Я не успела ответить, как Яни Суутаринен отключился. Молча села на кровать. Плакать я не могла. Лайтио все-таки сделал то, что планировал. Ну почему мне так плохо именно сейчас, ведь я знала, что он неизлечим и скоро умрет. Я должна думать о свадьбе, а не о похоронах. Если бы я не передала ему оружие, он достал бы где-нибудь еще. К тому же не я его передала, а Рейска. А он, практичный здравомыслящий парень, прекрасно знал, что чем скорее удастся прекратить муки обреченного, тем лучше. В мире каждую секунду кто-то рождается, а кто-то умирает.
В дверь постучали.
— Хилья, ты здесь? — раздался голос Юрия.

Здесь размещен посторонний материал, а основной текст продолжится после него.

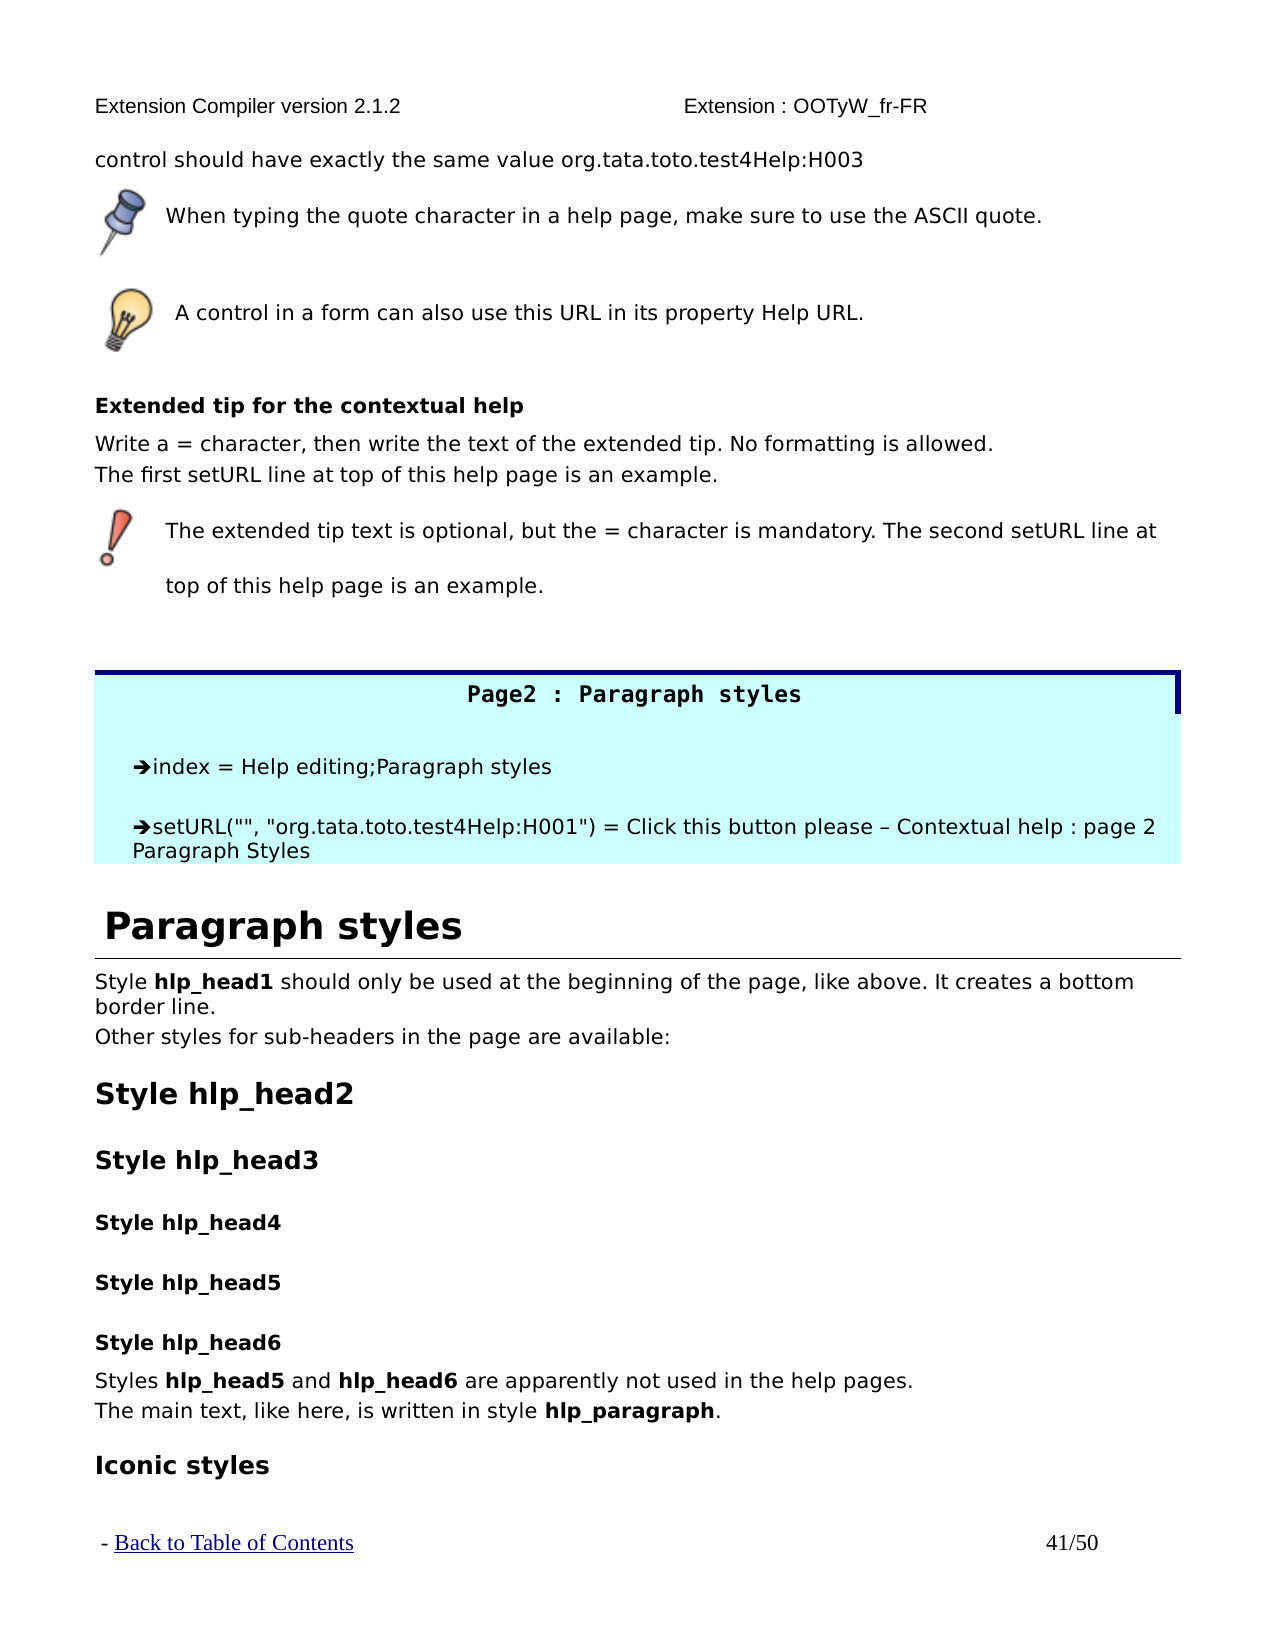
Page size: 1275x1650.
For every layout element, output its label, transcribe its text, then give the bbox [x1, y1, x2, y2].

text Paragraph styles [94, 895, 1181, 958]
picture [95, 187, 151, 259]
text Write a = character, then write the text of the extended tip. No formatting is allowed. [94, 432, 1181, 457]
list A control in a form can also use this URL in its property Help URL. [94, 283, 1181, 358]
text Style hlp_head4 [94, 1211, 1181, 1235]
text Style hlp_head1 should only be used at the beginning of the page, like above. It creates a bottom border line. [94, 970, 1181, 1019]
list When typing the quote character in a help page, make sure to use the ASCII quote. [151, 187, 1181, 259]
list index = Help editing;Paragraph styles [94, 755, 1181, 779]
text Styles hlp_head5 and hlp_head6 are apparently not used in the help pages. [94, 1369, 1181, 1393]
picture [95, 284, 163, 357]
list The extended tip text is optional, but the = character is mandatory. The second setURL line at top of this help page is an example. [94, 502, 1181, 599]
text Extended tip for the contextual help [94, 394, 1181, 419]
text Style hlp_head2 [94, 1077, 1181, 1111]
text Style hlp_head5 [94, 1271, 1181, 1295]
text Other styles for sub-headers in the page are available: [94, 1025, 1181, 1049]
picture [95, 502, 138, 574]
text Iconic styles [94, 1451, 1181, 1480]
text Page2 : Paragraph styles [94, 671, 1175, 714]
list setURL("", "org.tata.toto.test4Help:H001") = Click this button please – Contextual help : page 2 Paragraph Styles [94, 815, 1181, 864]
text The first setURL line at top of this help page is an example. [94, 462, 1181, 487]
text Style hlp_head6 [94, 1331, 1181, 1355]
text control should have exactly the same value org.tata.toto.test4Help:H003 [94, 147, 1181, 172]
text Style hlp_head3 [94, 1146, 1181, 1175]
text The main text, like here, is written in style hlp_paragraph. [94, 1399, 1181, 1423]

Из глаз хлынули слезы. Я не могла ничего сказать, только громко всхлипнула. Юрий счел этот звук за приглашение войти.
— Что случилось?
— Лайтио. Вчера.
Я поднялась с кровати, Транков подошел и обнял меня. Я прижалась к нему, чувствуя просто животную необходимость почувствовать возле себя кого-то теплого. Он гладил меня по волосам и по спине, а я рыдала и не могла остановиться. На это раз он был сильным и утешал меня — слабую и раздавленную горем женщину. Во мне звучал голос Лайтио, я снова и снова прокручивала в голове те слова, которые он произнес накануне Рождества в больнице: «Ты мне хоть и не дочь, но не всегда кровь гуще водицы. Я изрядно люблю тебя». Страшно хотелось получить подтверждение, что я поступила правильно. На память о Лайтио у меня не осталось даже фотографии, только эти слова и сигарный дым.